Ethnologue et historienne, Carmen Bernand étudie un catéchisme pictographique des Indiens du Mexique. Lors de la conversion de ces Indiens au XVIe siècle, les franciscains encouragent les peintres indigènes à traduire en images l’essentiel de la doctrine chrétienne. C’est ainsi que ces catéchismes sont des sortes de bandes dessinées.

Les pictogrammes de ces catéchismes gardent des éléments des anciennes religions païennes pour donner sens au dogme chrétien. La foi chrétienne est en partie « mexicanisée ».

Carmen Bernand propose un petit lexique pictographique. Par exemple, Marie (sanctifiée par Dieu) tient un bouquet de fleurs et est assise sur un siège. Ou bien, Dieu est coiffé d’un chapeau espagnol ; il est un notable, un juriste qui impose des Commandements. Ou aussi, la parole est évoquée par des volutes sortant de la bouche. Les jambes (indiquées par deux traits en forme de « L ») expriment le mouvement. Ou aussi, un mort est un humain couché, enveloppé d’un linceul. Ou bien, un jaguar gouverne le monde souterrain des morts. Ou aussi, un ange ailé enlève le péché qui sort de l’âme du pécheur… Cette bande dessinée du XVIIe siècle traduit une quête spirituelle qui serait simultanément naïve et énigmatique.

Trois contes étranges (récits chinois)

Un lettré obscur, Pu Songling (1640-1715), rassemble alors plus de 500 contes fantastiques. Interviennent les apparitions inattendues, les divinités animales, les marchands et les fous de livres qui rencontrent les fantômes.

Le manuscrit des trois contes (avec ses illustrations du début du XIXe siècle) est conservé dans les collections de la Fondation Martin Bodmer… Rainier Lanselle décrit et commente 12 illustrations de ces récits.

Turpitudes sociales

Lecteur de Kropotkine et de Jean Grave, ami de Mirbeau et de Félix Fénéon, le peintre Camille Pissaro (1830-1903) dessine en novembre-décembre 1889 des dessins violents, féroces. Un peu plus tard, en septembre 1892, il écrit à Mirbeau : « Y a-t-il un art anarchiste ? Oui ? Décidément, ils ne comprennent pas ! Tous les arts sont anarchistes – quant c’est beau et bien ! »
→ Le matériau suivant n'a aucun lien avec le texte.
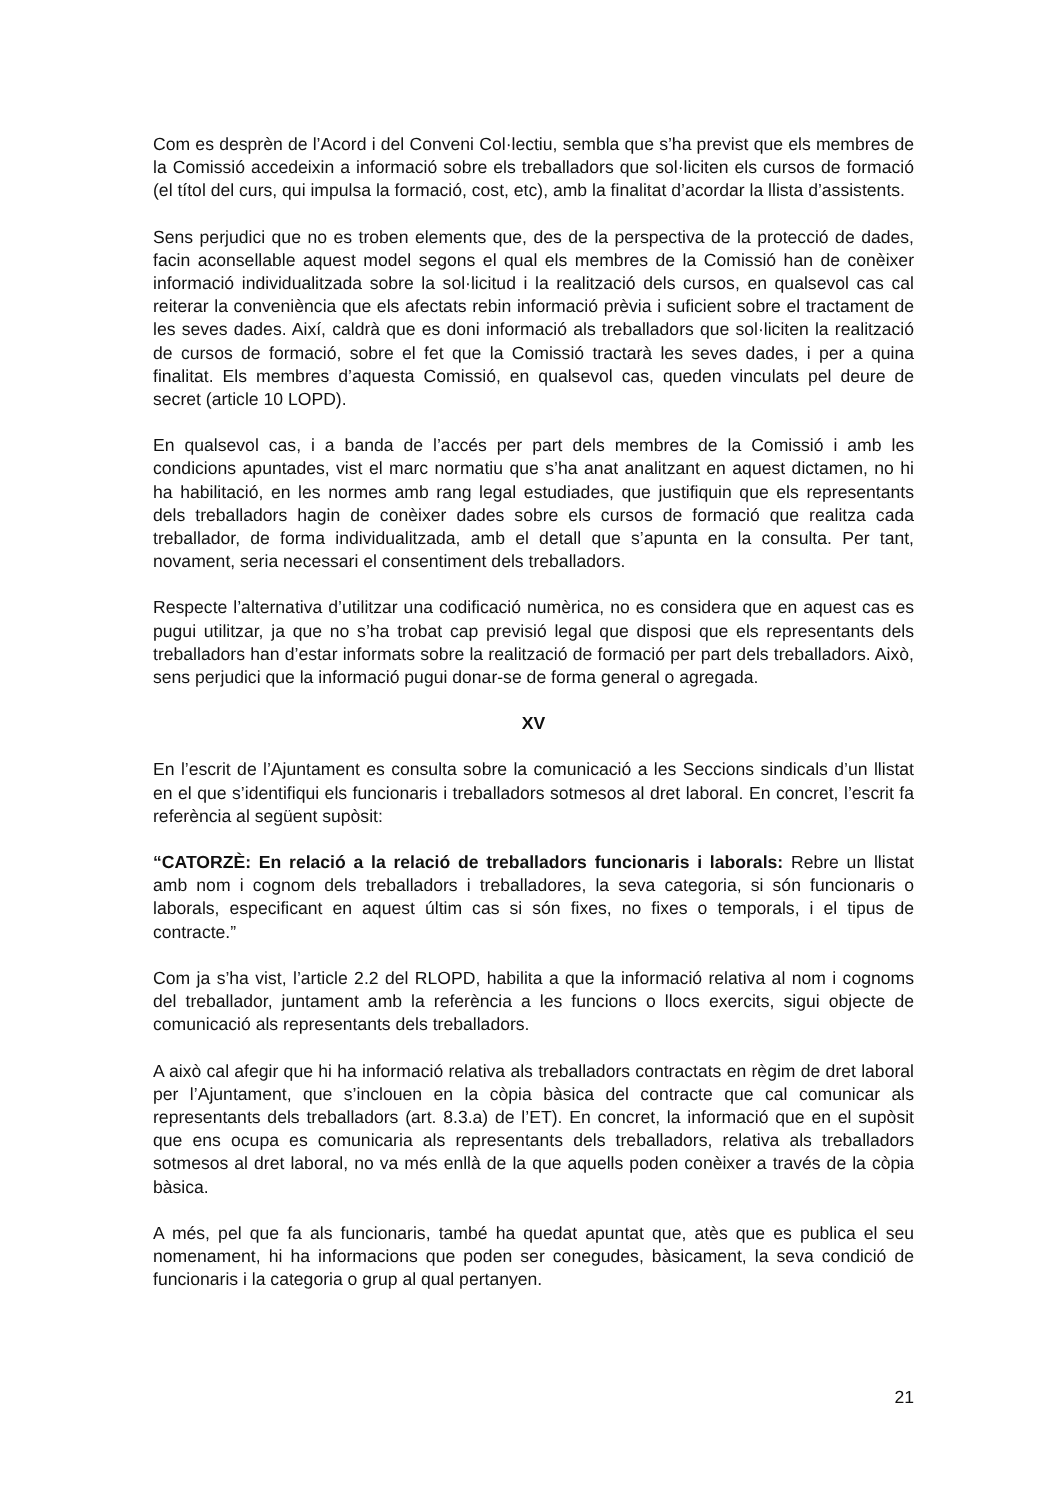Com es desprèn de l’Acord i del Conveni Col·lectiu, sembla que s’ha previst que els membres de la Comissió accedeixin a informació sobre els treballadors que sol·liciten els cursos de formació (el títol del curs, qui impulsa la formació, cost, etc), amb la finalitat d’acordar la llista d’assistents.
Sens perjudici que no es troben elements que, des de la perspectiva de la protecció de dades, facin aconsellable aquest model segons el qual els membres de la Comissió han de conèixer informació individualitzada sobre la sol·licitud i la realització dels cursos, en qualsevol cas cal reiterar la conveniència que els afectats rebin informació prèvia i suficient sobre el tractament de les seves dades. Així, caldrà que es doni informació als treballadors que sol·liciten la realització de cursos de formació, sobre el fet que la Comissió tractarà les seves dades, i per a quina finalitat. Els membres d’aquesta Comissió, en qualsevol cas, queden vinculats pel deure de secret (article 10 LOPD).
En qualsevol cas, i a banda de l’accés per part dels membres de la Comissió i amb les condicions apuntades, vist el marc normatiu que s’ha anat analitzant en aquest dictamen, no hi ha habilitació, en les normes amb rang legal estudiades, que justifiquin que els representants dels treballadors hagin de conèixer dades sobre els cursos de formació que realitza cada treballador, de forma individualitzada, amb el detall que s’apunta en la consulta. Per tant, novament, seria necessari el consentiment dels treballadors.
Respecte l’alternativa d’utilitzar una codificació numèrica, no es considera que en aquest cas es pugui utilitzar, ja que no s’ha trobat cap previsió legal que disposi que els representants dels treballadors han d’estar informats sobre la realització de formació per part dels treballadors. Això, sens perjudici que la informació pugui donar-se de forma general o agregada.
XV
En l’escrit de l’Ajuntament es consulta sobre la comunicació a les Seccions sindicals d’un llistat en el que s’identifiqui els funcionaris i treballadors sotmesos al dret laboral. En concret, l’escrit fa referència al següent supòsit:
“CATORZÈ: En relació a la relació de treballadors funcionaris i laborals: Rebre un llistat amb nom i cognom dels treballadors i treballadores, la seva categoria, si són funcionaris o laborals, especificant en aquest últim cas si són fixes, no fixes o temporals, i el tipus de contracte.”
Com ja s’ha vist, l’article 2.2 del RLOPD, habilita a que la informació relativa al nom i cognoms del treballador, juntament amb la referència a les funcions o llocs exercits, sigui objecte de comunicació als representants dels treballadors.
A això cal afegir que hi ha informació relativa als treballadors contractats en règim de dret laboral per l’Ajuntament, que s’inclouen en la còpia bàsica del contracte que cal comunicar als representants dels treballadors (art. 8.3.a) de l’ET). En concret, la informació que en el supòsit que ens ocupa es comunicaria als representants dels treballadors, relativa als treballadors sotmesos al dret laboral, no va més enllà de la que aquells poden conèixer a través de la còpia bàsica.
A més, pel que fa als funcionaris, també ha quedat apuntat que, atès que es publica el seu nomenament, hi ha informacions que poden ser conegudes, bàsicament, la seva condició de funcionaris i la categoria o grup al qual pertanyen.
21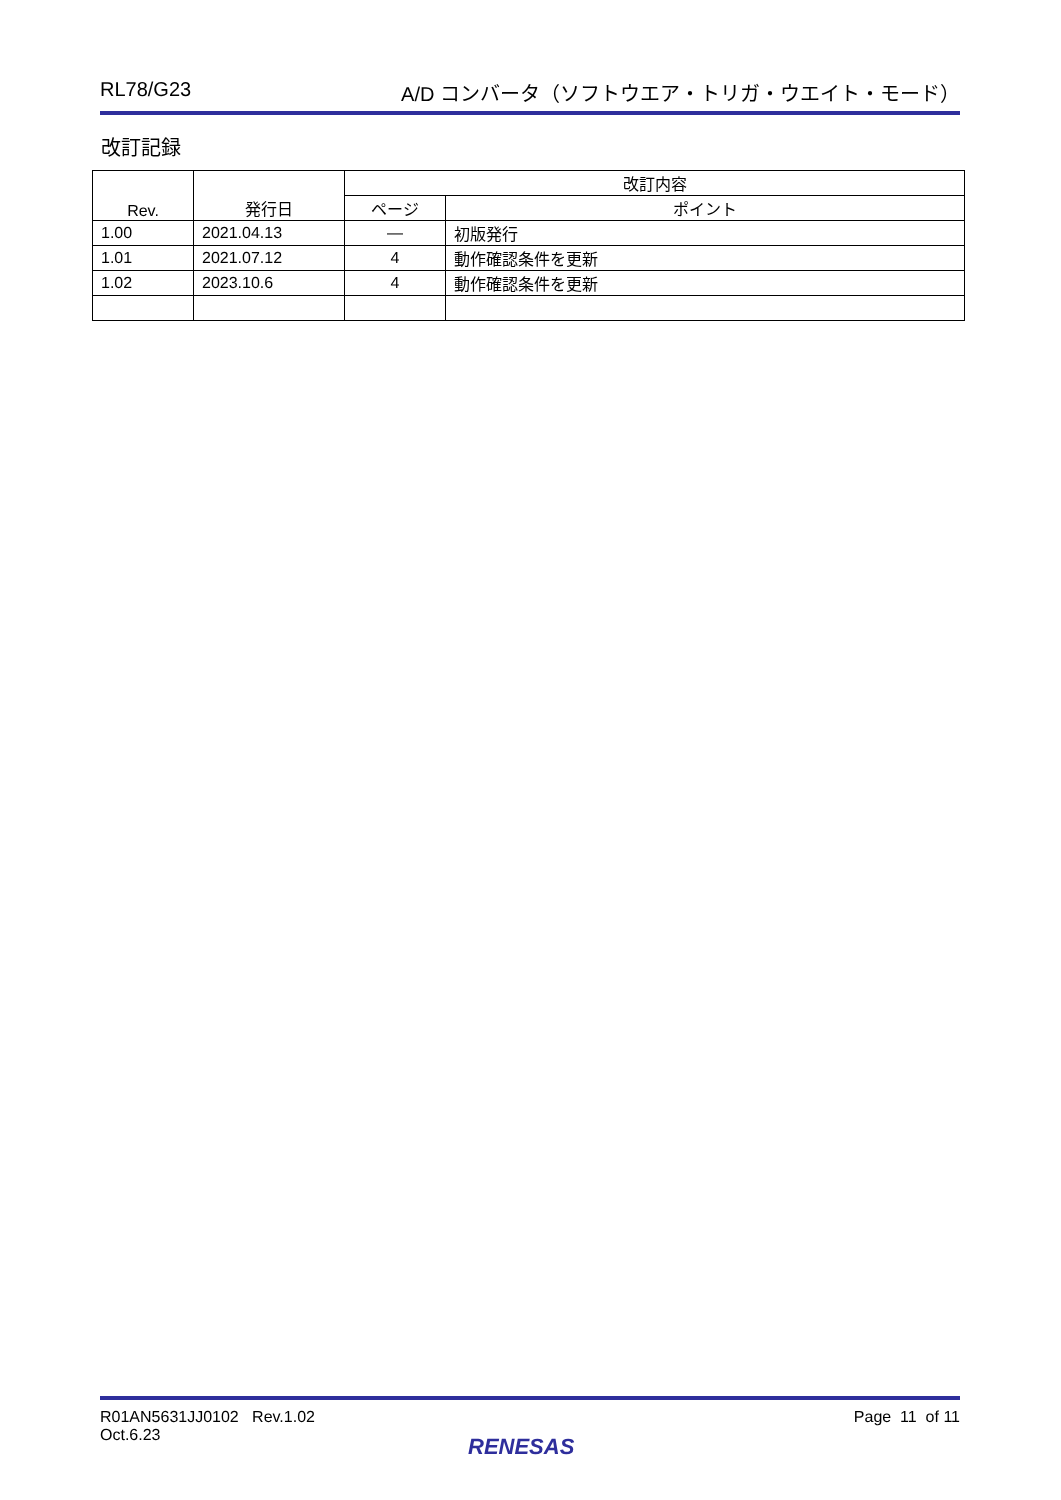RL78/G23 A/D コンバータ（ソフトウエア・トリガ・ウエイト・モード）
改訂記録
| Rev. | 発行日 | 改訂内容 | |
| --- | --- | --- | --- |
| | | ページ | ポイント |
| 1.00 | 2021.04.13 | — | 初版発行 |
| 1.01 | 2021.07.12 | 4 | 動作確認条件を更新 |
| 1.02 | 2023.10.6 | 4 | 動作確認条件を更新 |
R01AN5631JJ0102 Rev.1.02
Oct.6.23
Page 11 of 11
RENESAS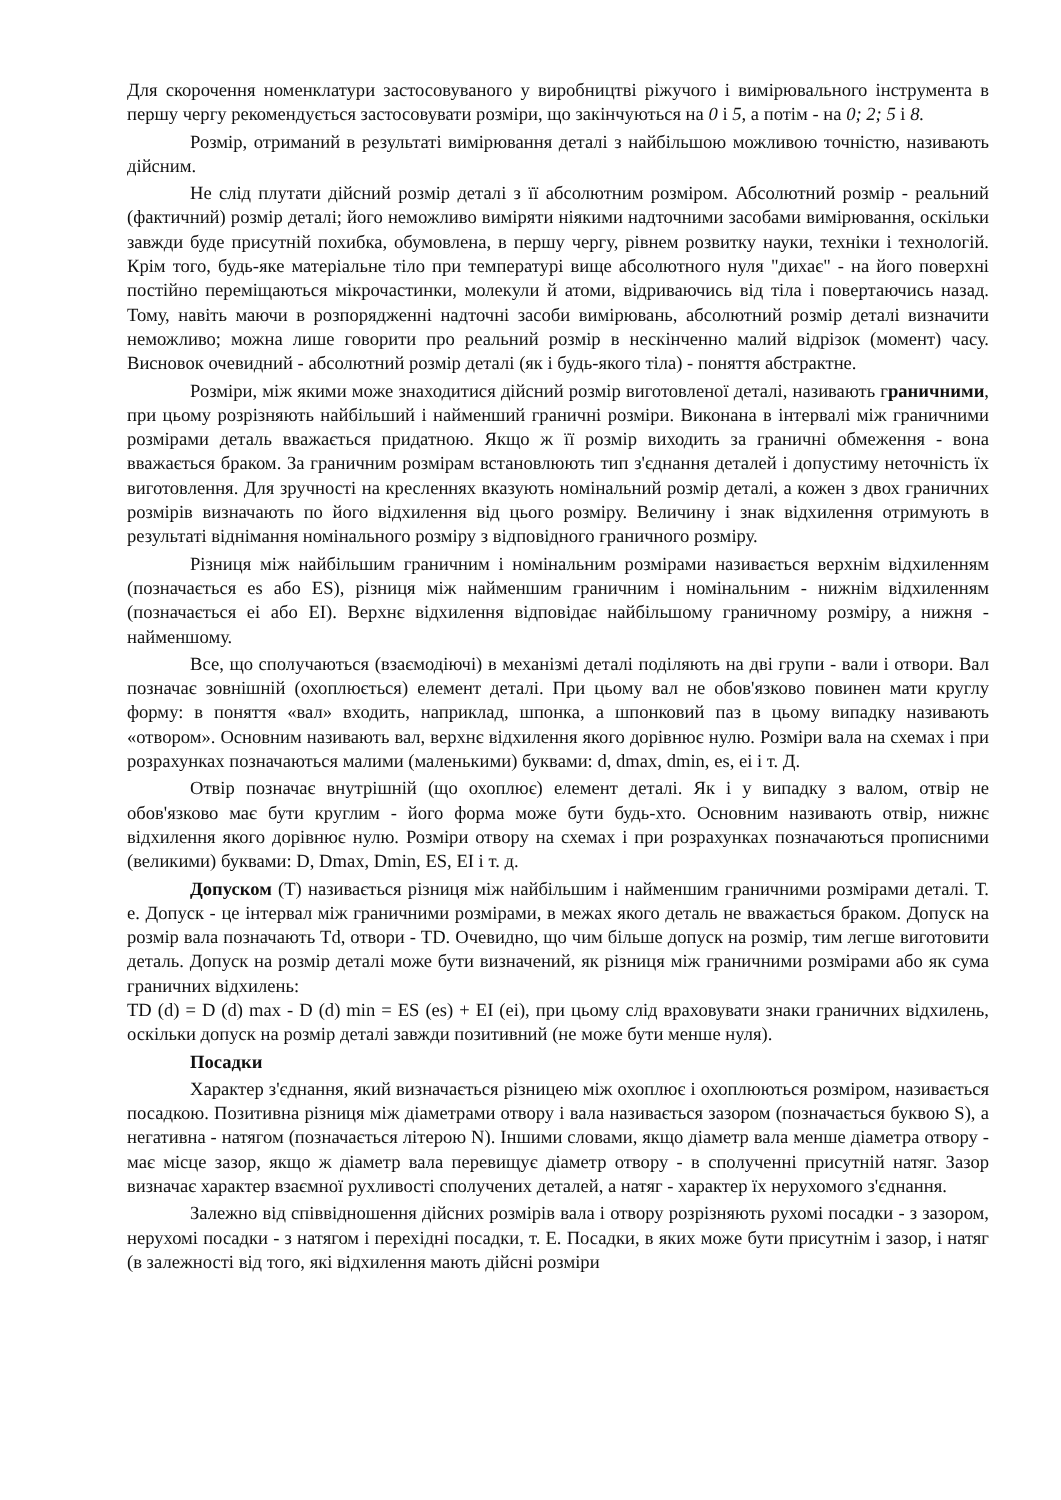Для скорочення номенклатури застосовуваного у виробництві ріжучого і вимірювального інструмента в першу чергу рекомендується застосовувати розміри, що закінчуються на 0 і 5, а потім - на 0; 2; 5 і 8.
Розмір, отриманий в результаті вимірювання деталі з найбільшою можливою точністю, називають дійсним.
Не слід плутати дійсний розмір деталі з її абсолютним розміром. Абсолютний розмір - реальний (фактичний) розмір деталі; його неможливо виміряти ніякими надточними засобами вимірювання, оскільки завжди буде присутній похибка, обумовлена, в першу чергу, рівнем розвитку науки, техніки і технологій. Крім того, будь-яке матеріальне тіло при температурі вище абсолютного нуля "дихає" - на його поверхні постійно переміщаються мікрочастинки, молекули й атоми, відриваючись від тіла і повертаючись назад. Тому, навіть маючи в розпорядженні надточні засоби вимірювань, абсолютний розмір деталі визначити неможливо; можна лише говорити про реальний розмір в нескінченно малий відрізок (момент) часу. Висновок очевидний - абсолютний розмір деталі (як і будь-якого тіла) - поняття абстрактне.
Розміри, між якими може знаходитися дійсний розмір виготовленої деталі, називають граничними, при цьому розрізняють найбільший і найменший граничні розміри. Виконана в інтервалі між граничними розмірами деталь вважається придатною. Якщо ж її розмір виходить за граничні обмеження - вона вважається браком. За граничним розмірам встановлюють тип з'єднання деталей і допустиму неточність їх виготовлення. Для зручності на кресленнях вказують номінальний розмір деталі, а кожен з двох граничних розмірів визначають по його відхилення від цього розміру. Величину і знак відхилення отримують в результаті віднімання номінального розміру з відповідного граничного розміру.
Різниця між найбільшим граничним і номінальним розмірами називається верхнім відхиленням (позначається es або ES), різниця між найменшим граничним і номінальним - нижнім відхиленням (позначається ei або EI). Верхнє відхилення відповідає найбільшому граничному розміру, а нижня - найменшому.
Все, що сполучаються (взаємодіючі) в механізмі деталі поділяють на дві групи - вали і отвори. Вал позначає зовнішній (охоплюється) елемент деталі. При цьому вал не обов'язково повинен мати круглу форму: в поняття «вал» входить, наприклад, шпонка, а шпонковий паз в цьому випадку називають «отвором». Основним називають вал, верхнє відхилення якого дорівнює нулю. Розміри вала на схемах і при розрахунках позначаються малими (маленькими) буквами: d, dmax, dmin, es, ei і т. Д.
Отвір позначає внутрішній (що охоплює) елемент деталі. Як і у випадку з валом, отвір не обов'язково має бути круглим - його форма може бути будь-хто. Основним називають отвір, нижнє відхилення якого дорівнює нулю. Розміри отвору на схемах і при розрахунках позначаються прописними (великими) буквами: D, Dmax, Dmin, ES, EI і т. д.
Допуском (T) називається різниця між найбільшим і найменшим граничними розмірами деталі. Т. е. Допуск - це інтервал між граничними розмірами, в межах якого деталь не вважається браком. Допуск на розмір вала позначають Td, отвори - TD. Очевидно, що чим більше допуск на розмір, тим легше виготовити деталь. Допуск на розмір деталі може бути визначений, як різниця між граничними розмірами або як сума граничних відхилень:
TD (d) = D (d) max - D (d) min = ES (es) + EI (ei), при цьому слід враховувати знаки граничних відхилень, оскільки допуск на розмір деталі завжди позитивний (не може бути менше нуля).
Посадки
Характер з'єднання, який визначається різницею між охоплює і охоплюються розміром, називається посадкою. Позитивна різниця між діаметрами отвору і вала називається зазором (позначається буквою S), а негативна - натягом (позначається літерою N). Іншими словами, якщо діаметр вала менше діаметра отвору - має місце зазор, якщо ж діаметр вала перевищує діаметр отвору - в сполученні присутній натяг. Зазор визначає характер взаємної рухливості сполучених деталей, а натяг - характер їх нерухомого з'єднання.
Залежно від співвідношення дійсних розмірів вала і отвору розрізняють рухомі посадки - з зазором, нерухомі посадки - з натягом і перехідні посадки, т. Е. Посадки, в яких може бути присутнім і зазор, і натяг (в залежності від того, які відхилення мають дійсні розміри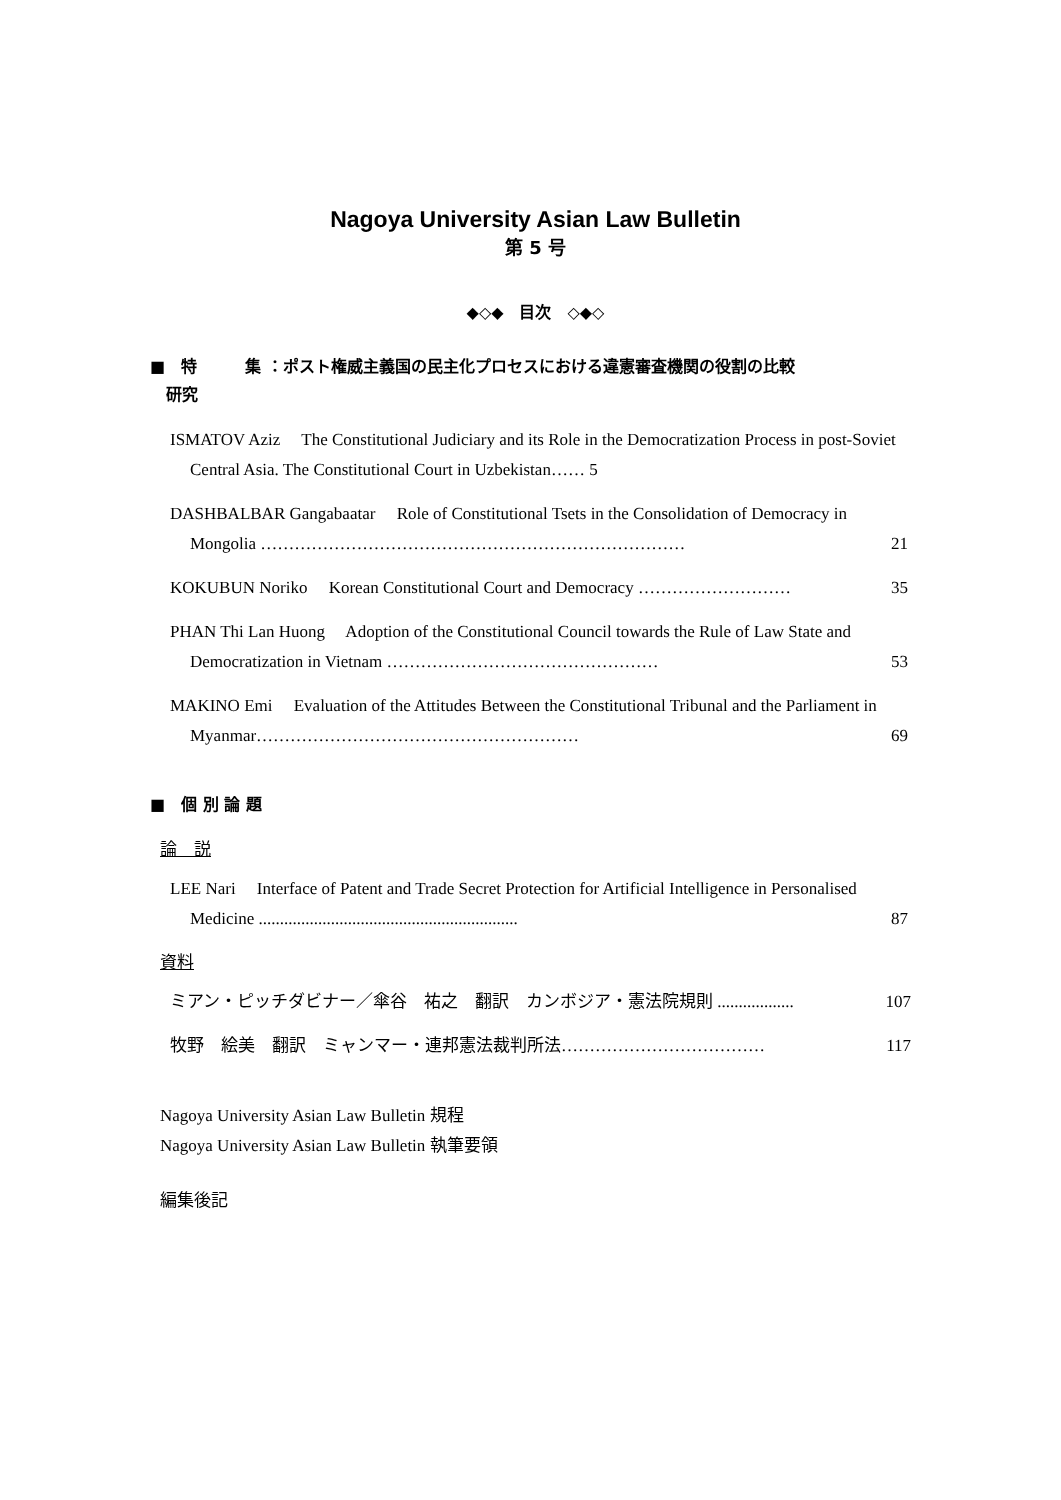Nagoya University Asian Law Bulletin
第 5 号
◆◇◆　目次　◇◆◇
■　特　　　集 ：ポスト権威主義国の民主化プロセスにおける違憲審査機関の役割の比較
　研究
ISMATOV Aziz　 The Constitutional Judiciary and its Role in the Democratization Process in post-Soviet Central Asia. The Constitutional Court in Uzbekistan…… 5
DASHBALBAR Gangabaatar　 Role of Constitutional Tsets in the Consolidation of Democracy in Mongolia ………………………………………………………………… 21
KOKUBUN Noriko　 Korean Constitutional Court and Democracy ……………………… 35
PHAN Thi Lan Huong　 Adoption of the Constitutional Council towards the Rule of Law State and Democratization in Vietnam ………………………………………… 53
MAKINO Emi　 Evaluation of the Attitudes Between the Constitutional Tribunal and the Parliament in Myanmar………………………………………………… 69
■　個 別 論 題
論　説
LEE Nari　 Interface of Patent and Trade Secret Protection for Artificial Intelligence in Personalised Medicine ............................................................. 87
資料
ミアン・ピッチダビナー／傘谷　祐之　翻訳　カンボジア・憲法院規則 .................. 107
牧野　絵美　翻訳　ミャンマー・連邦憲法裁判所法……………………………… 117
Nagoya University Asian Law Bulletin 規程
Nagoya University Asian Law Bulletin 執筆要領
編集後記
En secret, Pissaro (proche de Steinlen et de Vallotton) dessine, à la plume, 28 scènes terribles. Il exprime la douleur des misérables et la cupidité des nantis. Il adresse à sa nièce ces Turpitudes sociales et il sait l’ouvrage impubliable à cette époque : un pamphlet clandestin. Pissaro accuse la société. Il commente les dessins : « C’est la guerre des dépossédés contre les dépossesseurs, la guerre des maigres contre les gras, la guerre des pauvres contre les riches : la guerre de la vie contre la mort. (Révolte.) » Il critique « le mariage de raison » ; « le temple du Veau d’or » (la Bourse) ; « le suicide du boursier » ; « l’enterrement d’un cardinal qui avait fait vœu de pauvreté » ; « Jean Misère » qui est affamé ; « l’art dans le marasme » ; le vin des pauvres ; l’accident du travailleur…

Dans sa préface des Turpitudes sociales, Henri Mitterand indique, dans les dessins, les cadrages qui s’élargissent ou se rétrécissent. Les vues de Pissaro illustrent des poèmes de Baudelaire, des romans de Zola. Elles sont aussi un hommage à la Commune.